Something that doesn't immediately seem possible with this type of approach is the ability to optionally add some data some entities in a type but not all. There's a couple ways this can be solved. The first most trivial solution is to put the optional data on the entity struct and add a flag to indicate if the entity has that data or not:

Player :: struct {
	//...
	mount_info: Mount_Info; // describes the mount the player is riding
	has_mount: bool;
}

However with this approach you of course pay the cost of allocating memory for that mount_info for every player. This may not really be an issue in practice, but it can be solved with our system fairly easily.
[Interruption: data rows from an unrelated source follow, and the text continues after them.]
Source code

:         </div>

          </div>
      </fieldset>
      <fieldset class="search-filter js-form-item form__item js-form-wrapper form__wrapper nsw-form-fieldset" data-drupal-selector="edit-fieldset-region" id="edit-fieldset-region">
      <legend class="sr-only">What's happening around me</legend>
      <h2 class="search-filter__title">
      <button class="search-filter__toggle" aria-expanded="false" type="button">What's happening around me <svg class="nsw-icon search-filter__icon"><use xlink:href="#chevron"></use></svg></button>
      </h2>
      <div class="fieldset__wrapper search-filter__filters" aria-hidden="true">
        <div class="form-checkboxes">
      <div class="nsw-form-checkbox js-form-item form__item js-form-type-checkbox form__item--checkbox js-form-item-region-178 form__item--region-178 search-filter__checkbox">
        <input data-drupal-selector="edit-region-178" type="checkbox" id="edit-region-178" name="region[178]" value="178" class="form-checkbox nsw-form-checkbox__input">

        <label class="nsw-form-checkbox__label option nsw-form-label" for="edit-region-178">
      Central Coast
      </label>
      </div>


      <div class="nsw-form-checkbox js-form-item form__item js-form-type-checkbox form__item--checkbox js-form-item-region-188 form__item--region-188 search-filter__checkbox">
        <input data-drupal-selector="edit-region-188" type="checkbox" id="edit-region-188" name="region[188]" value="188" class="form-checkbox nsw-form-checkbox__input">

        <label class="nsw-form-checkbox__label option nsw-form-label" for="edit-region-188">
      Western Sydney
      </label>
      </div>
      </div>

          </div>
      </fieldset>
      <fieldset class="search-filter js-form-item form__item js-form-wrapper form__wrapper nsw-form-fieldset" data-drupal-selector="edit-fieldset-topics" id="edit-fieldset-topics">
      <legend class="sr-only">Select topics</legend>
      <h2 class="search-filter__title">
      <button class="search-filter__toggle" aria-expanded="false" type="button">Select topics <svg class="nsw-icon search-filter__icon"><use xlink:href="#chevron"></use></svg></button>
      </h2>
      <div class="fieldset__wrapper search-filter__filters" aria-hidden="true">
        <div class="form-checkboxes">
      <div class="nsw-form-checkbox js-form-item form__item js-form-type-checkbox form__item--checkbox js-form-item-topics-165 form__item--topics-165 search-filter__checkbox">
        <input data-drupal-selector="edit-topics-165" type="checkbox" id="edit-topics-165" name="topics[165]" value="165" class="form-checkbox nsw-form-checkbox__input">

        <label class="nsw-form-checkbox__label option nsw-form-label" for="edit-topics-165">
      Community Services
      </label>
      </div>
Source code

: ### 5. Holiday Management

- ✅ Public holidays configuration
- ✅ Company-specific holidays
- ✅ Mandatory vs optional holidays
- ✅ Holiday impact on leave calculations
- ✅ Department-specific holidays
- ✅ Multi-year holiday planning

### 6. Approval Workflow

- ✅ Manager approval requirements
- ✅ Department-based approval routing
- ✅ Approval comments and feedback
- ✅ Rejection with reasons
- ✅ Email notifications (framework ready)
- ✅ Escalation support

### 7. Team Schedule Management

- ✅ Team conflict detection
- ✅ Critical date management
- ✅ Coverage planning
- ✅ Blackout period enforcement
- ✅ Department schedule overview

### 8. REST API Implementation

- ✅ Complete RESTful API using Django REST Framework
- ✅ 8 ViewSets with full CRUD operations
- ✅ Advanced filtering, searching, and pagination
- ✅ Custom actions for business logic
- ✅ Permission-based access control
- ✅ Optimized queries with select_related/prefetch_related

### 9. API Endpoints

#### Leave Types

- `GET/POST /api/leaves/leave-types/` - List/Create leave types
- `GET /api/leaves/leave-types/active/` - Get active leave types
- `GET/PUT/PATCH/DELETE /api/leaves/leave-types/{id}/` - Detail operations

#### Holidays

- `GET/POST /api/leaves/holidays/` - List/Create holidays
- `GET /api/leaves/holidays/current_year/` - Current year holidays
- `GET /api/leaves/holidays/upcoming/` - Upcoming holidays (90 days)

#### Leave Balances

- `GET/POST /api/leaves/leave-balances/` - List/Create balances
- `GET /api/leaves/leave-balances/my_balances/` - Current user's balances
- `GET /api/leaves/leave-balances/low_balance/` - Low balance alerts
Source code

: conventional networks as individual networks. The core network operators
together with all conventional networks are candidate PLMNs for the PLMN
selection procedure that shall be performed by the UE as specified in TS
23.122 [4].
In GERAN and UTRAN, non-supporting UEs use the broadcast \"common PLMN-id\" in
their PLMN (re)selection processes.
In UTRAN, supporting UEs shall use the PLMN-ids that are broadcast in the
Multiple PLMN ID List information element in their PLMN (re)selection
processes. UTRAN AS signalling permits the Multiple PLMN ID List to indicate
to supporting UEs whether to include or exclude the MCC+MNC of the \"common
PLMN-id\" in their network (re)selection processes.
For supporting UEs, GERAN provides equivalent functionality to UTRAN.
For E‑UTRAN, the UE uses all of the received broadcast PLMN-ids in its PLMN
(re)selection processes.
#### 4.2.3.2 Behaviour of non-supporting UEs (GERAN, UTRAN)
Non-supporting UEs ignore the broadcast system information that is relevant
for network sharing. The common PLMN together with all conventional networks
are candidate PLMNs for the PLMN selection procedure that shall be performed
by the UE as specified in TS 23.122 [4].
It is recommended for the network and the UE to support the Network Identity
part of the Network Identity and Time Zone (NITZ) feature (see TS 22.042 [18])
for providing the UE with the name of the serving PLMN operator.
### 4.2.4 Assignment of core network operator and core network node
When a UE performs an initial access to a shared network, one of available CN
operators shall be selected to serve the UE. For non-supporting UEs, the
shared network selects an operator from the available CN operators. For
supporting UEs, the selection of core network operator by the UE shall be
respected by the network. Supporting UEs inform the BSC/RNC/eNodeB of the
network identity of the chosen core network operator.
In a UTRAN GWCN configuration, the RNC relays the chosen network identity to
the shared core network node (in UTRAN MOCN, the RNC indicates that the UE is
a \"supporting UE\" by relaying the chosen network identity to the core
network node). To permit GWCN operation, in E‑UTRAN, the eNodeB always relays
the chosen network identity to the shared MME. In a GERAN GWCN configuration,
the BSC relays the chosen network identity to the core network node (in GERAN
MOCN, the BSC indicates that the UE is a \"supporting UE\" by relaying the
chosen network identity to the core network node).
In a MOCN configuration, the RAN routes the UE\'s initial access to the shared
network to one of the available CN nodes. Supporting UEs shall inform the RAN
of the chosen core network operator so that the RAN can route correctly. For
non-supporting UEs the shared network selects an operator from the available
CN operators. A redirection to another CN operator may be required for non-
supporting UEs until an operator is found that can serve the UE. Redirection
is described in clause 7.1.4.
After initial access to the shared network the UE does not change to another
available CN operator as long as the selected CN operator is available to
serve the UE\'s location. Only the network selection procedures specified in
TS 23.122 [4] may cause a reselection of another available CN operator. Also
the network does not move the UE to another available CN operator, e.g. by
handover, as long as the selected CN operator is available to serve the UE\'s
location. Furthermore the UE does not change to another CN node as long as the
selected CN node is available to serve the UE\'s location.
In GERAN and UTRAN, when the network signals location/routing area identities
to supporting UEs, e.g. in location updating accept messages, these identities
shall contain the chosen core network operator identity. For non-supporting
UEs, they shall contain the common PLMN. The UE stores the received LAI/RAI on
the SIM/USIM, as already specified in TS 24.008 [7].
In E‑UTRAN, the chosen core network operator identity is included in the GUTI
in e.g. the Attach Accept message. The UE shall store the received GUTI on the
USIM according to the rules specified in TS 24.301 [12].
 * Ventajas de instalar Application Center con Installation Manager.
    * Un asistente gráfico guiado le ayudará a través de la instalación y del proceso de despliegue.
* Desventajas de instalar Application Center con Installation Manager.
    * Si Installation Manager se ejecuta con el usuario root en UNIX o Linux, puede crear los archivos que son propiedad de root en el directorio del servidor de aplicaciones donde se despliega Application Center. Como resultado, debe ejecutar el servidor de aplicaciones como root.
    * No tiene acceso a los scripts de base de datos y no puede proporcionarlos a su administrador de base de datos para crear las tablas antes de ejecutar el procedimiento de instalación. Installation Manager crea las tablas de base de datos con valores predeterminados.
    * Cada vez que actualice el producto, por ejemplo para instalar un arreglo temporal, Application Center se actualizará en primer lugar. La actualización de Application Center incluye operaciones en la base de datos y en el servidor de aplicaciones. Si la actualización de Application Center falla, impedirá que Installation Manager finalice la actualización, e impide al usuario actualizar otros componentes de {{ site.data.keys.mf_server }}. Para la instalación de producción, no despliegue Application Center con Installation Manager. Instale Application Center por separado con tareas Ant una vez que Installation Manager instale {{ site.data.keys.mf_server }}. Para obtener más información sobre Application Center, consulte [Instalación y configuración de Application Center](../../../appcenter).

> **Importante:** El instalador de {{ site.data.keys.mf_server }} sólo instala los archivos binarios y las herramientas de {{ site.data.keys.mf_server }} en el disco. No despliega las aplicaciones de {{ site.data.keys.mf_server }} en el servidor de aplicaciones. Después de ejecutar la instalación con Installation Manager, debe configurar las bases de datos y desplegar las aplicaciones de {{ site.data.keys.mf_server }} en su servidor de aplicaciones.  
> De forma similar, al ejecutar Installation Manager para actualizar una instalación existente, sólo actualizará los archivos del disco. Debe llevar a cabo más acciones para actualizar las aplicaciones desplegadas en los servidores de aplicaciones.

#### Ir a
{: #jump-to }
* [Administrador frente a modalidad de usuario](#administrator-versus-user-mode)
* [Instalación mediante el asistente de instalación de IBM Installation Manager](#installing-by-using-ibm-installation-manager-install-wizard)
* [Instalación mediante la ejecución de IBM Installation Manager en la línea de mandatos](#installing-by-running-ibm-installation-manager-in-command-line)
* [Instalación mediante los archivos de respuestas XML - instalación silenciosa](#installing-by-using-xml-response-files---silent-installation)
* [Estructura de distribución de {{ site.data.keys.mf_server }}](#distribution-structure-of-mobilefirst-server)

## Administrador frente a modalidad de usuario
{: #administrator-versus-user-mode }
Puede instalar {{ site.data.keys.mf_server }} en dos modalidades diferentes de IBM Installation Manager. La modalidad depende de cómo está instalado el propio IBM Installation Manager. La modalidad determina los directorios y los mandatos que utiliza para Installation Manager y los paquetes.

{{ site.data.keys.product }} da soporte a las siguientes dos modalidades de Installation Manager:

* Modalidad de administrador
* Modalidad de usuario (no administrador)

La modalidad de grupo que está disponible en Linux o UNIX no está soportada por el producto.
Another place where Jai helps us out here is the convenience factor that pointers are auto-dereferenced with the . operator rather than the C++ conventional -> operator. This allow us to pretty transparently-to-users modify the mount_info member to be a *Mount_Info instead.

Player :: struct {
	//...
	mount_info: *Mount_Info; @Sparse @Optional
}

The entity system also implements a sparse storage solution so all mount_infos are allocated from a common per-type pool. This side-car data is entirely optional per-entity and can be constructed dynamically as well at a later time.

mount :: (player: *Player, mount_info: Mount_Info) {
	player.mount_info = alloc_fragment(mount_info);
}

This solution also works to reduce entity sizes when needed by moving potentially cold data off the entity and into sparse storage sets. It could also be used to improve the cache efficiency of some select very hot code paths such as physics by moving all physics info into a single sidecar buffer which would be cache efficient for the physics system.